Lionel, ja ich konnte ihn rufen. Ob er mich noch hören wollte, sei mal dahin gestellt. Da ich keinem trauen konnte, nicht mal Lionel, war ich mir nicht sicher, ob das eine so gute Idee wäre. Vielleicht hatte er zwischenzeitlich die Seiten gewechselt. Oder Lionel hatte Piet erschaffen? Vielleicht stellte auch Lionel eine kleine Armee zusammen? Wer wusste das schon? Wie viele Lügen hatte ich schon von ihm gehört? Ich musste grundsätzlich davon ausgehen, dass immer die Möglichkeit bestand, dass er früher oder später wieder komplett zum Monster mutierte. Der Gedanke ließ Ekel in mir aufsteigen.

Ich beschloss, bis zum Abend zu warten und mit Iris zu sprechen.

Wir hatten also zwei Probleme, den bronzenen Käfig zu finden und herauszufinden, wer Menschen in Vampire verwandelte. Piet war transformiert worden und das bedeutete, dass jemand wohl vorhatte, sich zu vermehren oder zumindest seine Brut zu vergrößern.

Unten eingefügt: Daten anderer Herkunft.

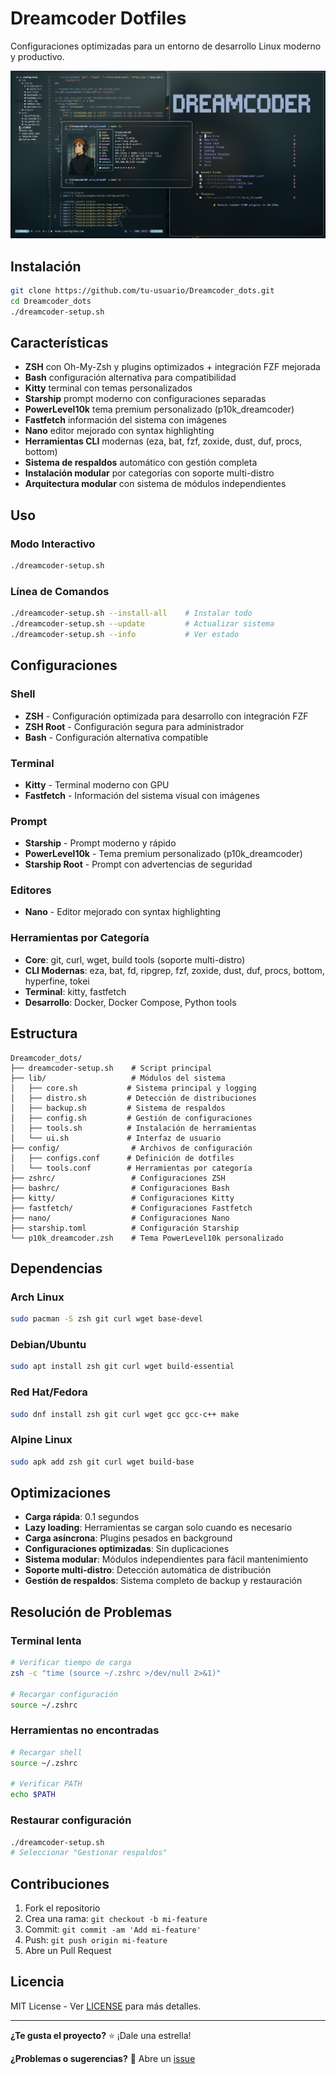 # Dreamcoder Dotfiles

Configuraciones optimizadas para un entorno de desarrollo Linux moderno y productivo.

![Dreamcoder](Dreamcoder.jpg)

## Instalación

```bash
git clone https://github.com/tu-usuario/Dreamcoder_dots.git
cd Dreamcoder_dots
./dreamcoder-setup.sh
```

## Características

- **ZSH** con Oh-My-Zsh y plugins optimizados + integración FZF mejorada
- **Bash** configuración alternativa para compatibilidad
- **Kitty** terminal con temas personalizados
- **Starship** prompt moderno con configuraciones separadas
- **PowerLevel10k** tema premium personalizado (p10k_dreamcoder)
- **Fastfetch** información del sistema con imágenes
- **Nano** editor mejorado con syntax highlighting
- **Herramientas CLI** modernas (eza, bat, fzf, zoxide, dust, duf, procs, bottom)
- **Sistema de respaldos** automático con gestión completa
- **Instalación modular** por categorías con soporte multi-distro
- **Arquitectura modular** con sistema de módulos independientes

## Uso

### Modo Interactivo
```bash
./dreamcoder-setup.sh
```

### Línea de Comandos
```bash
./dreamcoder-setup.sh --install-all    # Instalar todo
./dreamcoder-setup.sh --update         # Actualizar sistema
./dreamcoder-setup.sh --info           # Ver estado
```

## Configuraciones

### Shell
- **ZSH** - Configuración optimizada para desarrollo con integración FZF
- **ZSH Root** - Configuración segura para administrador
- **Bash** - Configuración alternativa compatible

### Terminal
- **Kitty** - Terminal moderno con GPU
- **Fastfetch** - Información del sistema visual con imágenes

### Prompt
- **Starship** - Prompt moderno y rápido
- **PowerLevel10k** - Tema premium personalizado (p10k_dreamcoder)
- **Starship Root** - Prompt con advertencias de seguridad

### Editores
- **Nano** - Editor mejorado con syntax highlighting

### Herramientas por Categoría
- **Core**: git, curl, wget, build tools (soporte multi-distro)
- **CLI Modernas**: eza, bat, fd, ripgrep, fzf, zoxide, dust, duf, procs, bottom, hyperfine, tokei
- **Terminal**: kitty, fastfetch
- **Desarrollo**: Docker, Docker Compose, Python tools

## Estructura

```
Dreamcoder_dots/
├── dreamcoder-setup.sh    # Script principal
├── lib/                   # Módulos del sistema
│   ├── core.sh           # Sistema principal y logging
│   ├── distro.sh         # Detección de distribuciones
│   ├── backup.sh         # Sistema de respaldos
│   ├── config.sh         # Gestión de configuraciones
│   ├── tools.sh          # Instalación de herramientas
│   └── ui.sh             # Interfaz de usuario
├── config/                # Archivos de configuración
│   ├── configs.conf      # Definición de dotfiles
│   └── tools.conf        # Herramientas por categoría
├── zshrc/                 # Configuraciones ZSH
├── bashrc/                # Configuraciones Bash
├── kitty/                 # Configuraciones Kitty
├── fastfetch/             # Configuraciones Fastfetch
├── nano/                  # Configuraciones Nano
├── starship.toml          # Configuración Starship
└── p10k_dreamcoder.zsh    # Tema PowerLevel10k personalizado
```

## Dependencias

### Arch Linux
```bash
sudo pacman -S zsh git curl wget base-devel
```

### Debian/Ubuntu
```bash
sudo apt install zsh git curl wget build-essential
```

### Red Hat/Fedora
```bash
sudo dnf install zsh git curl wget gcc gcc-c++ make
```

### Alpine Linux
```bash
sudo apk add zsh git curl wget build-base
```

## Optimizaciones

- **Carga rápida**: 0.1 segundos
- **Lazy loading**: Herramientas se cargan solo cuando es necesario
- **Carga asíncrona**: Plugins pesados en background
- **Configuraciones optimizadas**: Sin duplicaciones
- **Sistema modular**: Módulos independientes para fácil mantenimiento
- **Soporte multi-distro**: Detección automática de distribución
- **Gestión de respaldos**: Sistema completo de backup y restauración

## Resolución de Problemas

### Terminal lenta
```bash
# Verificar tiempo de carga
zsh -c "time (source ~/.zshrc >/dev/null 2>&1)"

# Recargar configuración
source ~/.zshrc
```

### Herramientas no encontradas
```bash
# Recargar shell
source ~/.zshrc

# Verificar PATH
echo $PATH
```

### Restaurar configuración
```bash
./dreamcoder-setup.sh
# Seleccionar "Gestionar respaldos"
```

## Contribuciones

1. Fork el repositorio
2. Crea una rama: `git checkout -b mi-feature`
3. Commit: `git commit -am 'Add mi-feature'`
4. Push: `git push origin mi-feature`
5. Abre un Pull Request

## Licencia

MIT License - Ver [LICENSE](LICENSE) para más detalles.

---

**¿Te gusta el proyecto?** ⭐ ¡Dale una estrella!

**¿Problemas o sugerencias?** 💬 Abre un [issue](https://github.com/tu-usuario/Dreamcoder_dots/issues)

„Mary, versteh mich bitte nicht falsch, wir werden uns darum kümmern, ich verspreche es dir, aber wichtiger ist jetzt, heraus zu finden, was es mit dem bronzenen Käfig auf sich hat und wo wir ihn finden. Lass uns bitte bis zum Abend warten und mit Iris darüber sprechen, bevor wir Lionel aufsuchen.“

Mary nickte nur stumm. Die Stille im Wagen und das Surren des Motors machten mich wahnsinnig. Die sonst so gutmütige, quirlige und zapplige Mary war zu einer Eisenstatue erstarrt und die Gefühle, die nicht nur von Schmerz, sondern von abgrundtiefem Hass geschürt wurden, peitschen durch das Fahrzeug und schlängelten sich wie scharf geschliffene Stahlbänder durch den dichten, unsichtbaren Nebel, der im Fahrzeug lag. Die Sekunden zogen sich wie zähes Kaugummi in die Länge.

Als wir endlich bei Mary vor der Türe angekommen waren, zuckte ich zusammen.

Ich parkte den Wagen und wir stiegen aus. Da war sie plötzlich wieder. Diese Verbundenheit, die mich anwiderte. Was in aller Welt trieb Lionel hier? Er war ganz in der Nähe, ich spürte ihn deutlicher als sonst. Ich blickte mich hektisch um. Sein alter Mercedes war nirgends zu sehen. Belagerte er jetzt Marys Wohnung? Wusste er etwa von schon von dem Käfig oder steckte er selbst hinter dem ominösen Anruf? Oder war er mir einfach nur gefolgt?

Ich schob Mary hektisch in den Hausflur und dann die Treppen hinauf. Erst als sich die Wohnungstüre hinter mir schloss, fühlte ich mich einigermaßen frei. Die Nähe des Altvampirs war nicht mehr zu spüren.